The lab focuses on the two key paradigms in the combinatorial library approach, namely, the combination / recombination vs. elimination / selection of a natural repertoire using the principle of evolution. In particular, our current research direction is to design and establish suitable phenotypic screening methods in cells and insects (animals) to identify novel antibodies with specific functions and biological activities from the available high diversity (1x10E11) antibody combinatorial library. Our main research interest is in the fields of tumor immunology, metabolic diseases, and rare genetic diseases, associated with gap junction channels mutation.

  To identify a novel antibody with biological function, we rely on robust and effective screening methods. To fully utilize the power of the first generation phage display and the second generation intra-cellular combinatorial antibody library technologies, the lab has established a series of cellular assays based on function, morphology, and cell signaling pathways, for example the beta-lactamase reporter gene assay, the primary cell proliferation assay, the cancer cell proliferation sorting assay, and the myocardial cell toxicity assay. Living body is a complicated system and represents the next frontier for the combinatorial library technology. We are configuring a study model in c. elegans for the in vivo combinatorial antibody library approach. In addition, we are developing relevant murine models for the study of hepatocyte expansion and regeneration.

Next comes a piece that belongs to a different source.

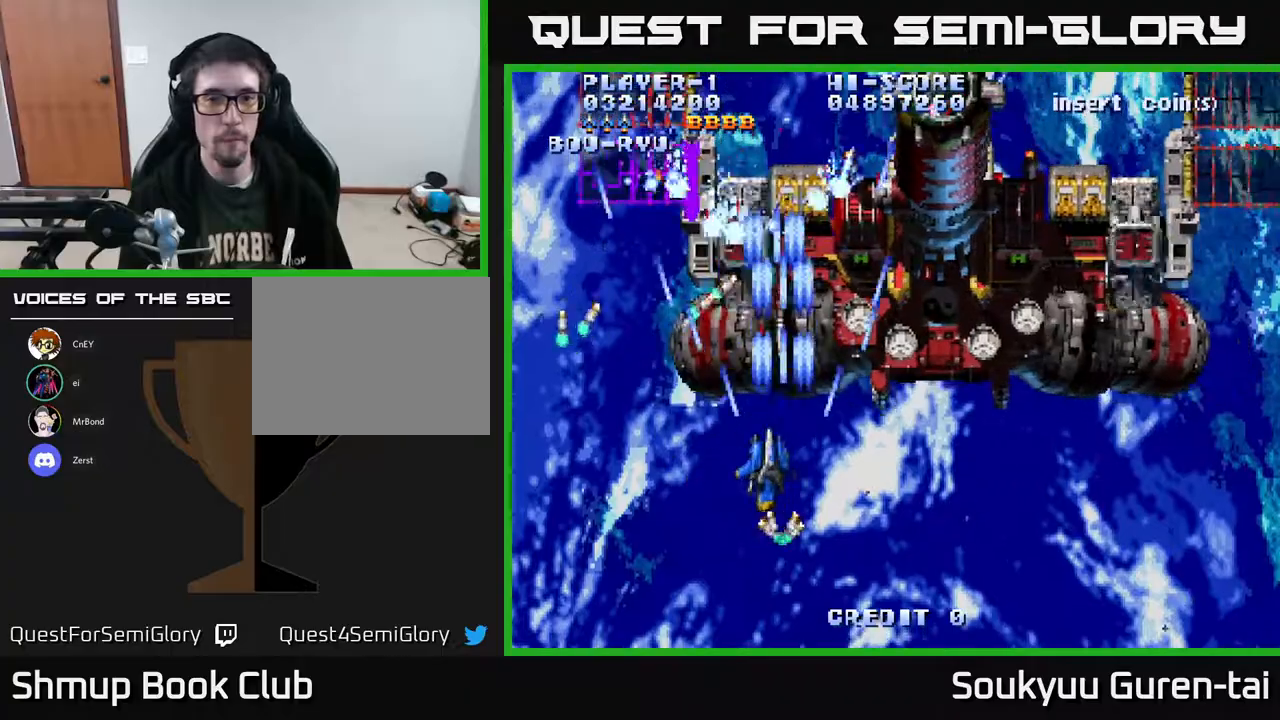
{"buttons": ["DPAD_UP", "DPAD_LEFT"], "right_stick": "center"}
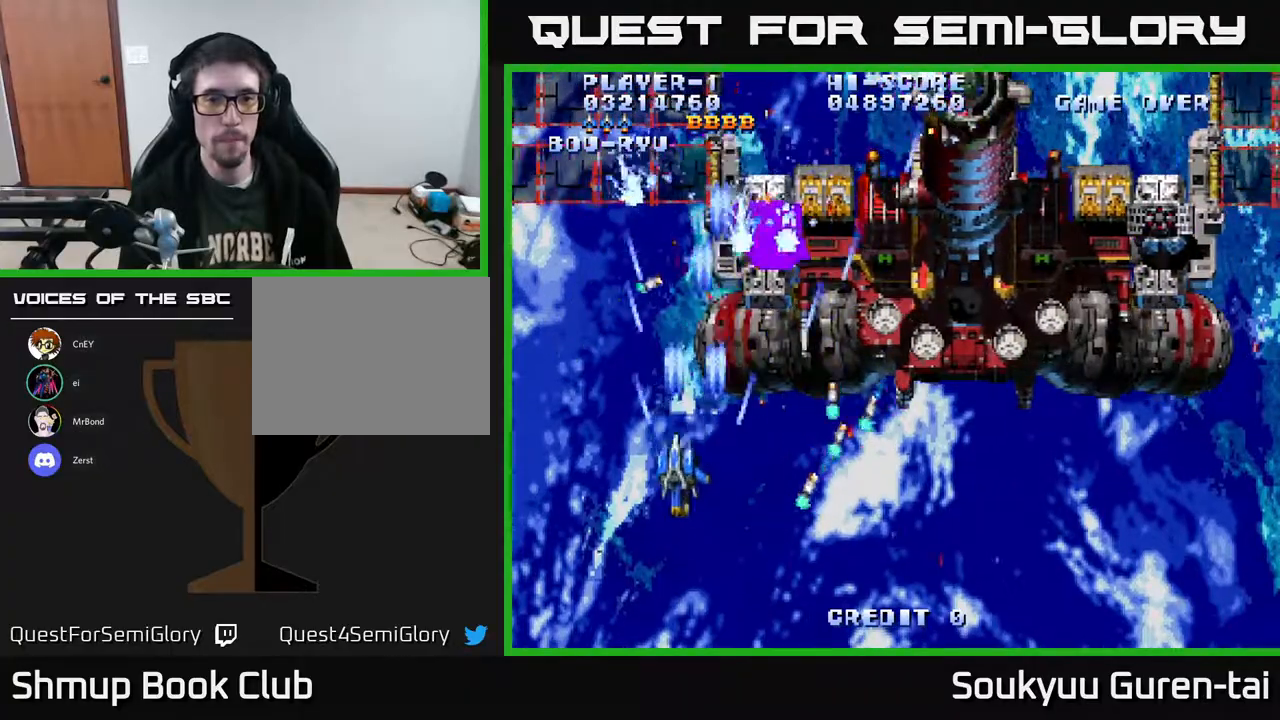
{"buttons": ["A"], "right_stick": "center", "events": [[17, "A", "down"], [283, "A", "up"], [317, "DPAD_LEFT", "up"], [333, "A", "down"], [333, "DPAD_UP", "up"]]}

  Alongside with the screening methods, we want to develop a series of informatics tools that can reproduce the experimental results, and eventually predict them. A combination of homology modeling, docking prediction and molecular dynamics simulation will be used to understand how antibodies and selected proteins interact. The aim is to provide an explanation of experimental results at the molecular level and eventually use rational design for select the correct antibody a priori. In order to set up and test the methodology, we will first analyze the effect of binding of antibodies to gap junction channels and to the acid sensic channels, aiming at finding specific blockers for these channels or to modify their permeation properties.